Despite the unsettling effects of the First World War the 1920s stood out as a bright, youth orientated period with great enthusiasm for its own time. People had confidence in the future. Woman's fashions included more leg on show and the impacting fashion was immense. According to Bond (1992) the sight of young women confidently wearing clothing which showed their knees and thighs as they got in and out of cars, or sat on trains and buses represented the allure of glamour dressing in its most potent form.
After the First World War the Charleston and its spin offs i.e. The Shimmy, Black Bottom, and Varsity Rag were the dances of the trendy non-prohibitionists. They drank giggle-water and danced in the speakeasy to jazz. Flappers flicked their knees open and closed with what was called ' peekaboo indifference". The dance required swiveling on the balls of the feet, balancing pigeon toed, swaying the body side to side, and knocking the knees with their hands in a maddening frenzy.

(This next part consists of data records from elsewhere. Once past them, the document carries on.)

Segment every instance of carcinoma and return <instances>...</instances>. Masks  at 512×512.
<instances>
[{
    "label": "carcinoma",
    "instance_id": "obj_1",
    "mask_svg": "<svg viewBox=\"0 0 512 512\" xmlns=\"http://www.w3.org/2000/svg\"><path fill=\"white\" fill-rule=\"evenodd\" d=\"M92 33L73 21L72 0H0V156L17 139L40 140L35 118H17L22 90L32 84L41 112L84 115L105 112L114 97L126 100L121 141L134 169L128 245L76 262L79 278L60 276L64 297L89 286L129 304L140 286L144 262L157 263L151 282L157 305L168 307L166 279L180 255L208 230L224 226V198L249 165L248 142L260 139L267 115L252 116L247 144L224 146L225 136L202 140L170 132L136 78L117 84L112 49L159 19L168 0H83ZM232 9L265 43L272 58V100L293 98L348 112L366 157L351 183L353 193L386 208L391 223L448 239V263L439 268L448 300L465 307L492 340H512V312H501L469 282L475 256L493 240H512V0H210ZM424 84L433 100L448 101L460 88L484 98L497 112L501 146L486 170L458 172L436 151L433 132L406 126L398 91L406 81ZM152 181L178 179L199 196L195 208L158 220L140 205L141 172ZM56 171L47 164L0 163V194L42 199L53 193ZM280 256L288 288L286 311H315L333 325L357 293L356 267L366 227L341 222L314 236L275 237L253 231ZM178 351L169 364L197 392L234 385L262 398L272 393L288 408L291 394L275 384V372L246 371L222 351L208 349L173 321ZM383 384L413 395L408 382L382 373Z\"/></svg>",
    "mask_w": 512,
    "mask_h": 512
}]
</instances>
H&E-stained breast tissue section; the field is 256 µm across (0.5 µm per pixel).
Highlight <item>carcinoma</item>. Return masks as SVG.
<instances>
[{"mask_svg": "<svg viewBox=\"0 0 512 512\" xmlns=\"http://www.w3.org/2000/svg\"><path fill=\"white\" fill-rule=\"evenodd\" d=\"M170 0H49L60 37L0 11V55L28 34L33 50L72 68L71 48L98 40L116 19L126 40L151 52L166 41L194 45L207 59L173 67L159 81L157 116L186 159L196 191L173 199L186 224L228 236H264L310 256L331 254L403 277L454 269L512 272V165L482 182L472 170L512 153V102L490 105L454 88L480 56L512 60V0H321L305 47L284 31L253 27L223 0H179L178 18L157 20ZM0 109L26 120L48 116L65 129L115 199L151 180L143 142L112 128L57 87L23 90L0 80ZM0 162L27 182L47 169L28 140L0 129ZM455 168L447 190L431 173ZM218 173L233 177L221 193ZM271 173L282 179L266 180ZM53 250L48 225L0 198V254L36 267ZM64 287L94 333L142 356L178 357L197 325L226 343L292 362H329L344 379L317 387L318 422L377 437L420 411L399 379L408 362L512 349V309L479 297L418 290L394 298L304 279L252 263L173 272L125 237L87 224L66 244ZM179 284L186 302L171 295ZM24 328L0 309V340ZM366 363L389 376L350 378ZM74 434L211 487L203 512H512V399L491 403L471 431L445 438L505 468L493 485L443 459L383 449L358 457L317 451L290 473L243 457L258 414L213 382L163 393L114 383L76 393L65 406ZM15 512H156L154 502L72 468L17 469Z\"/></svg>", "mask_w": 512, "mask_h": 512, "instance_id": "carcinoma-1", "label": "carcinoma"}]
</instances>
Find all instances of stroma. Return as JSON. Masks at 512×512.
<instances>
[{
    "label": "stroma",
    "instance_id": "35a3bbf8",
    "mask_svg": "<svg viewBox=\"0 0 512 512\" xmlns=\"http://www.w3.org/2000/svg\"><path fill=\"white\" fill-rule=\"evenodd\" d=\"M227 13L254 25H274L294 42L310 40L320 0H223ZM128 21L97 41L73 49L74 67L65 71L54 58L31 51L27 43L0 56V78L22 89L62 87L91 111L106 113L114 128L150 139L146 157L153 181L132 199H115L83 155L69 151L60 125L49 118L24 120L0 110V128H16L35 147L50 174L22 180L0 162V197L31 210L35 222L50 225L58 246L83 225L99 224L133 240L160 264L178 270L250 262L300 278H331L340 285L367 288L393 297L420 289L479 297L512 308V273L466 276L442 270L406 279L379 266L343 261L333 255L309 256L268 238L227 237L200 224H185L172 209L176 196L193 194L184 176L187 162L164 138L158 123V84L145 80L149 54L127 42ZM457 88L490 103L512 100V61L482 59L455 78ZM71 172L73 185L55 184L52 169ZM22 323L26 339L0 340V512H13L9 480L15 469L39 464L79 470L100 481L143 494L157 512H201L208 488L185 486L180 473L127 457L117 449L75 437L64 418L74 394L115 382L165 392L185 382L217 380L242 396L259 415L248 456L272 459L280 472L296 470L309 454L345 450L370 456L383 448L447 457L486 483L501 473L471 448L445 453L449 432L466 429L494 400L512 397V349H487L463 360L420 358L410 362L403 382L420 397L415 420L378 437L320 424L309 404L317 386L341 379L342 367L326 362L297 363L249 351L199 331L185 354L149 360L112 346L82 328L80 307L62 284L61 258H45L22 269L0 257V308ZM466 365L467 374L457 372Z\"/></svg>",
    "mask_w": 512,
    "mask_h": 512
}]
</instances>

The Charleston was enormous and spread throughout the western world but had its critics and was condemned by clergy and other moral guardians of society. After a tragic accident in a dancehall where a roof fell on revelers many buildings displayed notices like "The Building cannot withstand the Charleston" to deter young people from dancing the new dances.
Daytime shoes were neat and feminine looking, with oval toes and straight, high heels. The classic court shoe was an everyday basic but the new look, slender high heeled sandals with ankle and "T straps" in reptile skins, soft kid, suede and satin were very much the desire of most.
Shoe styles of the mid-twenties reflected contemporary events such as the sensational opening of the tomb of Tutankhamen, which saw a flurry of fashion for all things Egyptian. Glamorous dance shoes sported designs and trapping of the rich and exotic culture. Gold and silver 'Charleston' sandals were very popular and a ready accessory for eveningwear.
Shoe designs of the 20s reflected art deco style with mixtures of leather and suede. Many styles boasted of cushioned heels for dancing. Shoes had pointed toes with low heels many with button straps shoes and pierced hole design over the toe box (brogue style). Evening shoes were immaculately presented, matt fabrics were always well brushed and leather buffed to a high gloss. Strappy designs were a popular feature in elegant evening shoes. The straps were sometimes plaited or made of satin ribbon and crossed over like ballet pumps.
Other styles were dotted with glitter and fastened with fancy gold, silver or diamante buckles. The sides and heels of the shoes were sometimes decorated with tiny gold flecks or diamante tips. Other shoes were covered with fabric to match a particular dress. Alternatively dresses in plain velvet satin or chiffon were worn with patterned shoes. High heeled sandals covered in eye-catching, glittering brocade became the focus of leg watching.
Men followed fashion in a more clandestine way and style was shown in subtle forms and imagery displayed within the bounds of long established conventions. During the 20s, the English style was at its most classic with emphasis on being dressed in high quality, perfectly fitting clothing which flattered rather than promoting a strong designer look. The more extreme image of men's fashion included the two-tone shoes, which at the time were thought to be very brash. These styles, according to Bond (1992) were popular among a few male groups including students, celebrities and artists. Changes for men were slow and conservative whereas radical fashion changes had taken place for women during this period.
The main shift in fashion for men was also on the legs. Unlike women's preoccupation with how much of the leg should be shown off with fit and up and down hemlines, the controversy for men was how much fabric should be used to cover them up. At the beginning of the twentieth century men wore tailored trousers which were both slim and tapered. Sportswear was also conservative with modestly wide knickerbockers. The name came from the Dutch living in New York at the turn of the century and continued to wear traditional knee pants.
By the 1920s these ballooned out into baggy plus fours. The number depicted the length in inches, the trousers hung below the knee. During a very hot summer Oxford students were banned from wearing them and defiantly continued to wear them under loosely fitting wide, legged trousers. Called Oxford bags. These measured as much as 66cm (26") round the trouser bottoms and would hide the forbidden knickerbockers. Later oarsmen wore the style of trouser over their shorts. Only those who could afford it wore these styles and the fashion soon caught on in the US. By the end of the decade, men's trousers were cut fuller.
Towards the thirties the Rumba from Cuba came like the Tango with festering senseless as Caribbean and African rhythms and movements increasingly influenced social dancing.